Volunteer Deputy Vice-Commandant Patrick J. Clancy
Volunteer Deputy Vice-Commandant Patrick J. Clancy (aged about 28) of Cush near Kilfinnane, Co. Limerick (near Kanturk)
Date of incident: 16 Aug. 1920
Sources: CE, 16, 17, 18, 19 Aug. 1920; CWN, 17, 21 Aug. 1920; II, 27 Dec. 1920; RIC County Inspector’s Monthly Report, Cork West Riding, Aug. 1920 (CO 904/112, TNA); WS 744 of Jeremiah Murphy, Michael Courtney, and Denis Mulchinock, 7-9 (BMH); Denny Mullane’s WS 789, 4; Seán Moylan’s WS 838, 97-98 (BMH); Lieutenant-Colonel John M. MacCarthy’s WS 883, 57, 62 (BMH);
John Winters’s WS 948, 2 (BMH); Patrick McCarthy’s WS 1163, 10-11 (BMH); Michael O’Connell’s WS 1428, 7 (BMH); Lynch (1970), 354; Last Post (1976), 70; Moylan (2004), 56; Derrygallon IRA Memorial; Kanturk IRA Memorial.
Note: A military search party in the Kanturk district mortally wounded Volunteer Patrick Clancy and killed Volunteer John O’Connell while they were leaving Connell’s house. The deaths were possibly military executions. Clancy was prominent both politically and militarily. He was a member of Cork County Council from the Kanturk area. He had also been elected unanimously as vice-chairman of the Kanturk Rural District Council. He had earned added repute among republicans as a political prisoner in Wormwood Scrubbs in England. And since his release he had become deputy vice-commandant of the Cork No. 2 Brigade.

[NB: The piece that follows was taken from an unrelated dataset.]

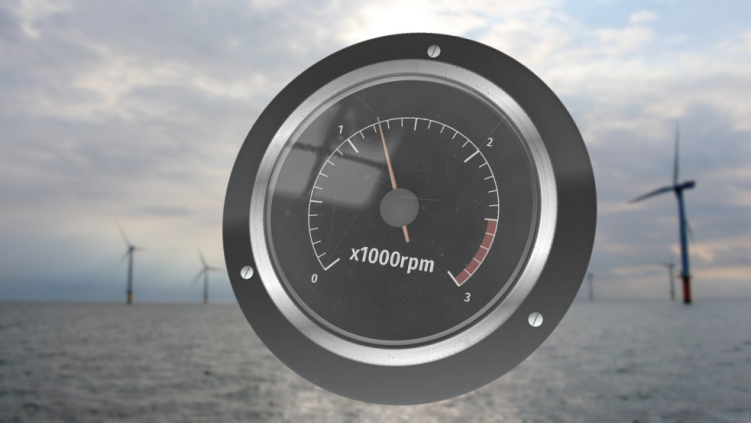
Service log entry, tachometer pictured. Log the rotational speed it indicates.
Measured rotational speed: 1250 rpm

After High Mass in Kanturk on Wednesday, 18 August, the flag-draped coffin of Paddy Clancy was conveyed by motor to Kilfinnane for interment nearby. The funeral cortege ‘as it left Kanturk was of exceedingly large dimensions, contingents attending from all parts to pay their last respects to a noble young Irishman shot in the prime of life’. Volunteers assembled at various points along the route from Kanturk to Charleville and ‘respectfully saluted the remains as they passed’. The funeral procession was stopped and searched by the military in Charleville, where all businesses were shuttered, and when the cortege arrived at the burial ground near Kilfinnane, Volunteers fired three volleys over the grave. See CE, 19 Aug. 1920.
Volunteer Clancy was a native of Cush near Kilfinnane. He was one of the seven living children (eight born) of the widow Margaret Clancy, who with the aid of two adult sons and three daughters co-residing with her in 1911, continued farming at Cush after the premature death of her husband. Volunteer Clancy had been ‘very active in the movement and a first-class Volunteer officer. He had close associations with my battalion’, recalled Lieutenant-Colonel John M. MacCarthy, adjutant of the East Limerick Brigade, ‘and was in fact one of the originators of the scheme from which grew the East Limerick Flying Column. He had also served for a short time with that unit on its initiation and had then taken up an appointment as creamery manager near Newmarket, Co. Cork. He held office there as battalion commandant and had just been selected to command the North Cork Flying Column then in process of being organised when he met his death.’ MacCarthy saw to it that Clancy received Volunteer military honours: ‘Although the British military and police had full details of our intentions from the papers taken from me in the raid, and [although] the funeral cortege actually passed through the town of Kilfinane [sic], they did not make any appearance at the cemetery [in the townland of Martinstown], and the full military ceremonial was carried out free from interference.’ See Lieutenant-Colonel John M. MacCarthy’s WS 883, 57, 62 (BMH).
Those who had attended Paddy Clancy’s funeral fared less well, however, on their return home. Seán Moylan recalled the immediate aftermath: ‘I returned from the funeral by way of unfrequented bye-roads. The general body of those who attended drove back along the main roads. All of these were held up, searched, and questioned by British military, and all the young men among them were savagely beaten. The effect of this action was to intensify more than ever the support given to Volunteers and to add to their increasing numbers.’ See Seán Moylan’s WS 838, 98 (BMH).